What if they’ve just watched the last fourteen years go by? No real website, no social media, no permission assets. What if now they’re ready and they ask your advice? And, by the way, they have no real cash to spend…
Here’s a list of my top ten things to consider doing:
• Use gmail to give every person in the organization that can read English an email address.
• Use a free website creating tool or even Squidoo to build a page about your company. Nothing fancy, but list your locations, your people (with addresses) and make it clear you want to hear from people.
• Start an email newsletter using Mad Mimi or Mail Chimp. Give the responsibility for the newsletter’s creation and performance to one person and offer them a bonus if they exceed metrics in sign ups and in reducing churn.

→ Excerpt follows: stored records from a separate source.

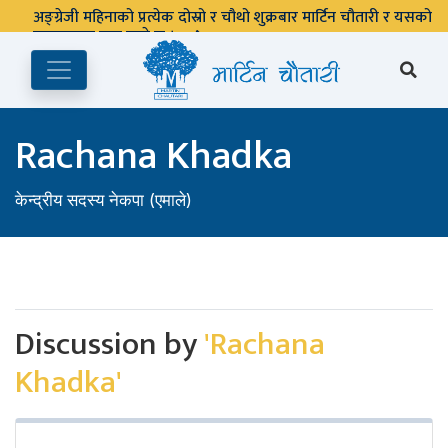
अङ्ग्रेजी महिनाको प्रत्येक दोस्रो र चौथो शुक्रबार मार्टिन चौतारी र यसको
पुस्तकालय बन्द रहने छ ।
Rachana Khadka
केन्द्रीय सदस्य नेकपा (एमाले)
Discussion by
'Rachana
Khadka'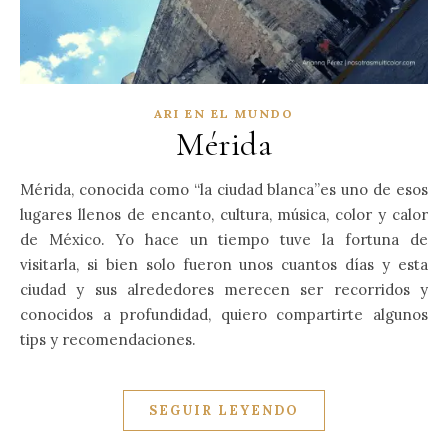
ARI EN EL MUNDO
Mérida
Mérida, conocida como “la ciudad blanca”es uno de esos
lugares llenos de encanto, cultura, música, color y calor
de México. Yo hace un tiempo tuve la fortuna de
visitarla, si bien solo fueron unos cuantos días y esta
ciudad y sus alrededores merecen ser recorridos y
conocidos a profundidad, quiero compartirte algunos
tips y recomendaciones.
SEGUIR LEYENDO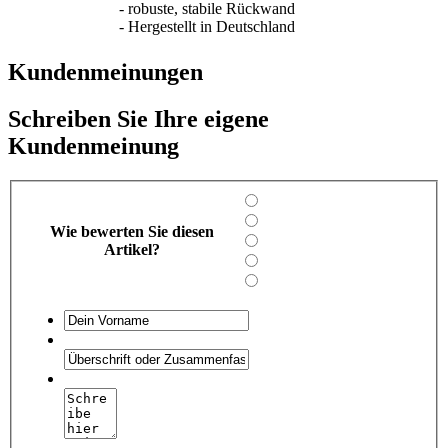
- robuste, stabile Rückwand
- Hergestellt in Deutschland
Kundenmeinungen
Schreiben Sie Ihre eigene
Kundenmeinung
Wie bewerten Sie diesen
Artikel?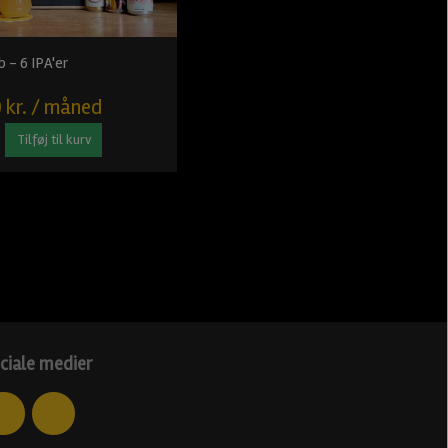
b - 6 IPA'er
 kr. / måned
Tilføj til kurv
ciale medier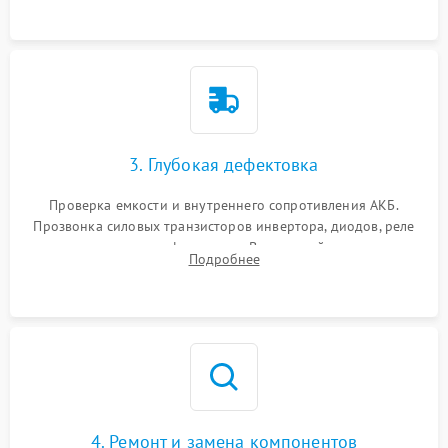
3. Глубокая дефектовка
Проверка емкости и внутреннего сопротивления АКБ.
Прозвонка силовых транзисторов инвертора, диодов, реле
переключения и трансформатора. Визуальный поиск вздутых
Подробнее
конденсаторов и прогаров на печатной плате.
4. Ремонт и замена компонентов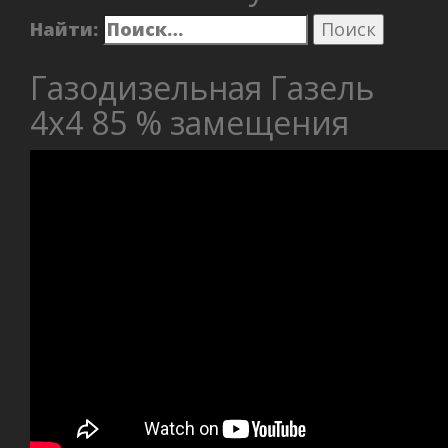
Найти:
Газодизельная Газель
4х4 85 % замещения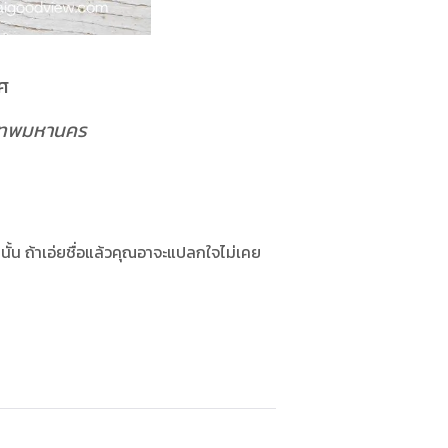
ทศ
ุงเทพมหานคร
ั้น ถ้าเอ่ยชื่อแล้วคุณอาจะแปลกใจไม่เคย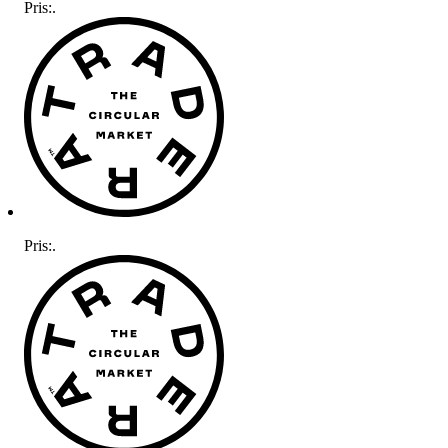
Pris:
.
Pris:
.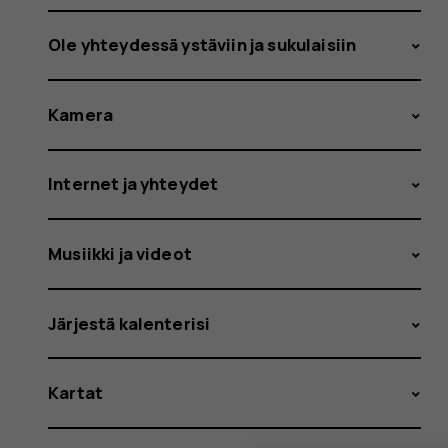
Ole yhteydessä ystäviin ja sukulaisiin
Kamera
Internet ja yhteydet
Musiikki ja videot
Järjestä kalenterisi
Kartat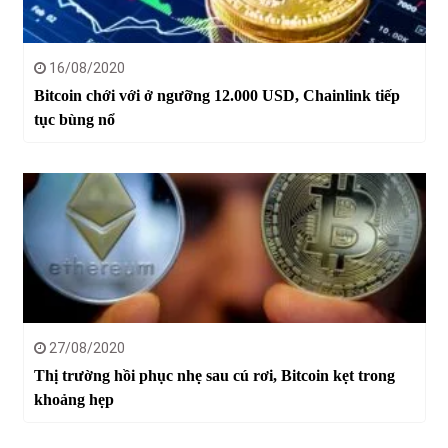
16/08/2020
Bitcoin chới với ở ngưỡng 12.000 USD, Chainlink tiếp
tục bùng nổ
27/08/2020
Thị trường hồi phục nhẹ sau cú rơi, Bitcoin kẹt trong
khoảng hẹp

• Start a book group for your top executives and every person who answers the phone, designs a product or interacts with customers. Read a great online media book a week and discuss. It’ll take you about a year to catch up.
• Offer a small bonus to anyone in the company who starts and runs a blog on any topic. Have them link to your company site, with an explanation that while they work there, they don’t speak for you.
• Have the president post her (real) email address in every invoice and other communication the company sends out, asking people to write to her with comments or questions.
• Start a newsletter for your vendors. Email them regular updates about what you’re doing, what’s selling and what problems are going on internally that they might be able to help you with.
• Do not approve any project that isn’t run on Basecamp.
• Get a white board and put it in the break room. On it, have someone update: how many people subscribe to the newsletter, how many people visit the website, how many inbound requests come in by phone, how long it takes customer service to answer an email and how often your brand names are showing up on Twitter every day.
• Don’t have any meetings about your web strategy. Just do stuff. First you have to fail, then you can improve.
• Refuse to cede the work to consultants. You don’t outsource your drill press or your bookkeeping or your product design. If you’re going to catch up, you must (all of you) get good at this, and you only accomplish that by doing it.
The problem is no longer budget. The problem is no longer access to tools.